私が内観をして変ったこと。それは、感謝するようになったことです。今までも口では感謝、感謝と言っていたけど、心の底では、何が感謝だ、当たり前だろうと思っていました。

でも、当たり前でないことに気付いたのです。家があること、ご飯があること、親がいること、そして今ここに私がいることは、当たり前の様で全て当たり前ではないのだと、心から気付いた時、感謝の気持ち、ごめんなさいと思う気持ち、言葉では表せないたくさんの気持ちが、大量の涙とともに、私から溢れました。本当に、奇跡だなと、思いました。

 誕生日に一度だって、うんでくれてありがとうと伝えただろうか。卒業式に、ここまで育ててくれてありがとうと伝えただろうか。いつもありがとうと、たったこれだけの言葉の本当の意味を、理解するのになぜ十五年の月日がかかったか。それを理解できずに、授けられた命を、自分でたとうとしてしまった。反抗、嘘、盗み・・・。

 自分は今まで何をしてきたのか。自分が一番辛いのだと、どれ程信じ続けてきたのか。親がどれだけたくさん苦労をしてきて、どれほど私を想ってくれ、心配してくれていたのかを知って、生まれてはじめて、心から親にありがとうと、ごめんねを、思いました。

孤独、というものなんて、私には、ひとつもなかった。私が孤独を作っていたということを、はじめて思いました。

十五年分のありがとうとごめんねの気持ちをこめて、これからは、じまんの娘だと、親に見送られ、必ず恩返しをしたいと、強く心に刻みました。

 

私が内観をしてもうひとつ、得た大きなものがあります。        将来の夢です。内観をして私は、見失っていた自分を見つけました。 そしてその自分をかたく離さないための夢もまた、見つけることができたのです。私は経験、自分の好きなこと、得意とすること、それらをトータルし、カウンセラーになりたいと、自分の本当になりたいものを見つけました。私はずっと、自分のなりたいものをさがし求めてきました。でもそれらは自分のすきなこと、理想にすぎないもので、イマイチ納得できませんでした。

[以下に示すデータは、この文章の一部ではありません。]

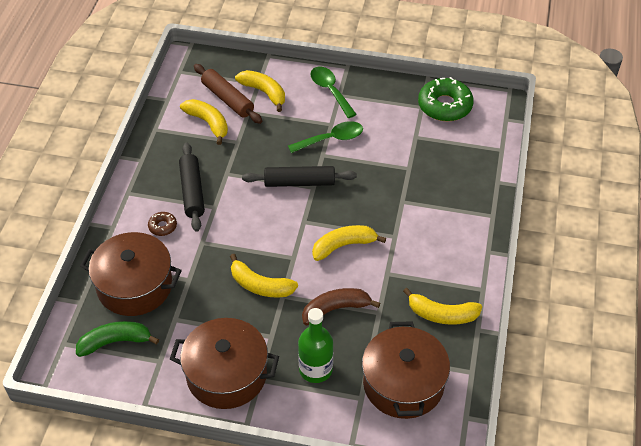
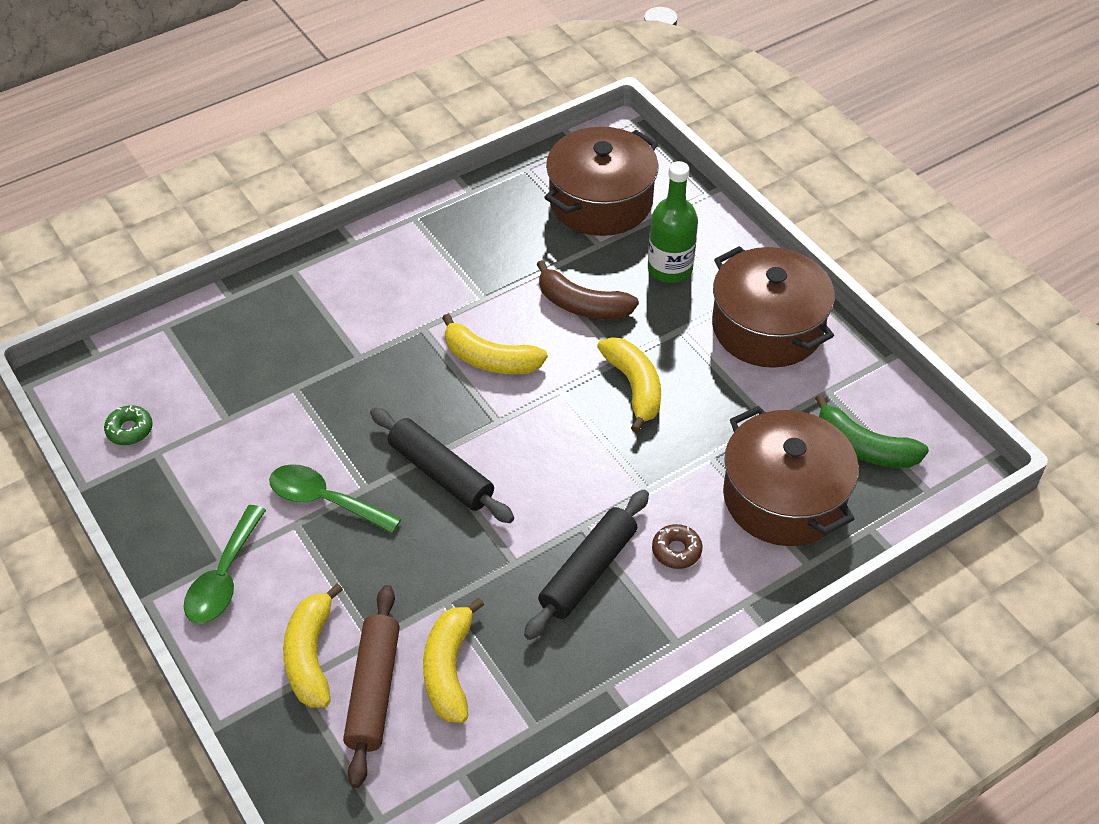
camera: 135 degrees left, 0 degrees up
yellow banana [403,288,482,325] -> none
green donut [418,77,474,121] -> green donut [104,405,153,445], size x0.48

でもここへ内観しに来て、自分が心の病から治ると、同じように悩む人々を救いたい、助けたいと思う気持ちがごく自然に芽生えました。そして、それが自分の求めていたものと一致したとき、本当にここへ来て良かったと思いました。

辛い時、話を聞いてくれる人がいるのといないのでは天と地の差があることを、私は経験上痛いほど知っています。

経験のある人にしか分からない、分かりにくい気持ちもあります。

経験した辛いこと、それを乗り越えることができた時の、喜び。それらを最大に生かせるものを、私は見つけることができ、本当に嬉しく思います。私は人よりも辛く、悲しいことを経験してきました。普通ならならない様な感情にも、なってきました。人を恨みました。悪いこともしました。けれど、私が今、手にしているものは、かけがえのない、世界でたった一人だけ、私だけしか持つことのできない財産なのです。